● Extract
== Segment start ==

Purpose of the Study:

  • To develop an uncertainty-aware probabilistic fusion post-processing framework for enhanced continuous wrist motion estimation.
  • To decouple regression and uncertainty modeling for improved compatibility with various regression models.

Main Methods:

  • Implemented a local Gaussian Process Regression (LGPR) model to estimate predictive uncertainty from sliding feature windows.
  • Developed a Bayesian-inspired Gaussian formulation for fusing instantaneous regression outputs with LGPR predictions.
  • Introduced a closed-form adaptive gain to dynamically adjust smoothing based on predictive variance.

Main Results:

  • The proposed framework demonstrated superior performance in key indicators like task completion time, trajectory smoothness, and trajectory tracking error.

== Segment end ==

Collection entries
== Segment start ==

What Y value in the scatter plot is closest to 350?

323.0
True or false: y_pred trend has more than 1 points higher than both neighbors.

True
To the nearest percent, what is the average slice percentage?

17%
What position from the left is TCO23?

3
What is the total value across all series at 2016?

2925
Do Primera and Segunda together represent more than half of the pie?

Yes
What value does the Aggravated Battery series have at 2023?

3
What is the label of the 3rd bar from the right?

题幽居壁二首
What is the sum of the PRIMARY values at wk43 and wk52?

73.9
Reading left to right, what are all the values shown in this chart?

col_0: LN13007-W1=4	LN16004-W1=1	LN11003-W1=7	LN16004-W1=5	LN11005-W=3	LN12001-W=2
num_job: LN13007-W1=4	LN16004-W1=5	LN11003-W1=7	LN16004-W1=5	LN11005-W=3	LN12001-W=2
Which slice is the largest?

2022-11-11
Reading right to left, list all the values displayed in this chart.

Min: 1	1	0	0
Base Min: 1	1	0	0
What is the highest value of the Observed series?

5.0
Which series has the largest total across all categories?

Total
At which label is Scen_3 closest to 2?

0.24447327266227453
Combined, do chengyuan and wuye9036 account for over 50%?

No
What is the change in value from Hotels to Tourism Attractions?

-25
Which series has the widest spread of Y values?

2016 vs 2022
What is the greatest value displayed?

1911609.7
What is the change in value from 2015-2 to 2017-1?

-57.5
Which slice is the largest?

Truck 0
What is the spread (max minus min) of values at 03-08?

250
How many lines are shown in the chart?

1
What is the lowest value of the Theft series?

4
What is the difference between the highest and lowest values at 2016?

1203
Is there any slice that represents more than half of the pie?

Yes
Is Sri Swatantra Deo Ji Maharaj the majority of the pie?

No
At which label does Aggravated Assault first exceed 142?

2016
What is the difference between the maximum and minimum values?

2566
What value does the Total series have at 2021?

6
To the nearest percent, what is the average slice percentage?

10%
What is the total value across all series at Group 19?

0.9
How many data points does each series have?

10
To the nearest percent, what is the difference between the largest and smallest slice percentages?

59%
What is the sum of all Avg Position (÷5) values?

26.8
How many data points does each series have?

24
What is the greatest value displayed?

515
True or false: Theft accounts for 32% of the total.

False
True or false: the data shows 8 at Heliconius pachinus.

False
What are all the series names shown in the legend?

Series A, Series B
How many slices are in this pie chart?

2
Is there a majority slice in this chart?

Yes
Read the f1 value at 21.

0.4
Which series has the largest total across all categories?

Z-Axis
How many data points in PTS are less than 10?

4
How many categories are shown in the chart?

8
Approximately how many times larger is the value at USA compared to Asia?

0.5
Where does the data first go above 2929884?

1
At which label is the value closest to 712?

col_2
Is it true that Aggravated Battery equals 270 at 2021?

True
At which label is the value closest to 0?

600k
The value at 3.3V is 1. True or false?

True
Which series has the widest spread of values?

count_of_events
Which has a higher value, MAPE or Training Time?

== Segment end ==

● What you should do
Continue the summary of the wrist motion estimation study from the point where it stops.

● Answer to this exercise
  • Experimental results validated the method in both open-loop wrist joint motion estimation and closed-loop myoelectric control tasks.
  • The uncertainty-aware approach significantly improved prediction robustness compared to existing methods.

Conclusions:

  • The uncertainty-aware probabilistic fusion framework offers a robust solution for continuous wrist motion estimation from sEMG.
  • This method enhances the reliability and performance of myoelectric control systems.
  • The plug-in nature of the framework allows for broad applicability with different regression models.